Pour mémoire, la tontine est une clause insérée dans un contrat de vente permettant qu’au décès de l’un des acquéreurs, sa part du bien acheté revienne automatiquement au survivant, sans que les héritiers du défunt ne puissent avoir de droit sur cette part. Le principe même de cette clause est son caractère aléatoire, tenant à l’ordre de décès des acquéreurs. Par ailleurs, le rapport successoral permet d’intégrer les donations dans l’ensemble de l’actif successoral. Ce rapport permet de déterminer la masse partageable due par l’héritier aux co-héritiers (CC : art. 843).
Les juges du fond ont requalifié le pacte tontinier en donation déguisée, en faveur de l’épouse, soumise au rapport successoral. Comme toute libéralité, cette donation était présumée avoir été faite à titre d’avance sur la part successorale.

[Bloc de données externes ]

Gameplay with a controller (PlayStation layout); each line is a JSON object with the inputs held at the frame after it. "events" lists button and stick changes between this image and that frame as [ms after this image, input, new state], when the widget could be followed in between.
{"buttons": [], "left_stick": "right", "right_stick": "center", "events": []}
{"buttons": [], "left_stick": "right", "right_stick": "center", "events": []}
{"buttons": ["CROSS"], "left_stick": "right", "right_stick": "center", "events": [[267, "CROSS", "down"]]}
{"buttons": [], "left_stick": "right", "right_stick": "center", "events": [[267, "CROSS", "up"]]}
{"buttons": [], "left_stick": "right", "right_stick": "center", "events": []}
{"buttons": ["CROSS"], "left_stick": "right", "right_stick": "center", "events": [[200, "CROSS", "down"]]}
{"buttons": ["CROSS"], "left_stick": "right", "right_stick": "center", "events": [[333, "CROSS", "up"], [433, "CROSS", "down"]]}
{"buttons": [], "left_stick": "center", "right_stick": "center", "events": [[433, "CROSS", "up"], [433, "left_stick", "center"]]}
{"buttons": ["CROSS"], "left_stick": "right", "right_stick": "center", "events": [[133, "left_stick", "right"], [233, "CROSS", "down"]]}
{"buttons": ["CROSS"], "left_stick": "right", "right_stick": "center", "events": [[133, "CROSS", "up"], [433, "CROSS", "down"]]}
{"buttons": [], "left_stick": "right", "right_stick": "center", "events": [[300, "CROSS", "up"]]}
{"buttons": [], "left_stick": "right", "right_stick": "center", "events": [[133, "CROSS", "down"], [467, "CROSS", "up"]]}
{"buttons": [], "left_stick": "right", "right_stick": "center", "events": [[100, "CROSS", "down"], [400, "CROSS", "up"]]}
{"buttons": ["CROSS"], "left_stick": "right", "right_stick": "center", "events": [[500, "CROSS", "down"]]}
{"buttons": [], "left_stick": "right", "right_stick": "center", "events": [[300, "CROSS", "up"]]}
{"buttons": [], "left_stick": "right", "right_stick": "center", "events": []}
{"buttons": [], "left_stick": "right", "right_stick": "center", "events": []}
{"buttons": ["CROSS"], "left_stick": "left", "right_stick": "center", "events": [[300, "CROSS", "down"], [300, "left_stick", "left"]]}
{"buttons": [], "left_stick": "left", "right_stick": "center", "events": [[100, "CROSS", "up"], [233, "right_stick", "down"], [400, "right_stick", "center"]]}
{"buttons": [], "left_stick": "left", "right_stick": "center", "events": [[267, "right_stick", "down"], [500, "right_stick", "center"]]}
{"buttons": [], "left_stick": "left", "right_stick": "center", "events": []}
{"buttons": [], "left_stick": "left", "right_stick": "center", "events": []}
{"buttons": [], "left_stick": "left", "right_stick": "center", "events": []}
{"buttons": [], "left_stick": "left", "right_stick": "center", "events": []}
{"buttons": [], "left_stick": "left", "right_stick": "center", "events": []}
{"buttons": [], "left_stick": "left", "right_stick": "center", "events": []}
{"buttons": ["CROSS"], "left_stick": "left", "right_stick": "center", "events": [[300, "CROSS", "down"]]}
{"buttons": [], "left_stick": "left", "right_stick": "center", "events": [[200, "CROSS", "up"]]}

La Cour de cassation rappelle que les libéralités reçues par le conjoint survivant s’imputent sur les droits de celui-ci dans la succession (CC : art. 758-6). Le pacte tontinier, qui constitue une donation déguisée, sera donc soumis au rapport successoral et ainsi pris en compte dans le calcul du partage. La Cour de cassation avait eu un raisonnement identique concernant un pacte tontinier requalifié en donation déguisée en raison de l’importante différence d’âge et d’état de santé des concubins (Cass. Civ I : 10.5.07, n° 05-21.011).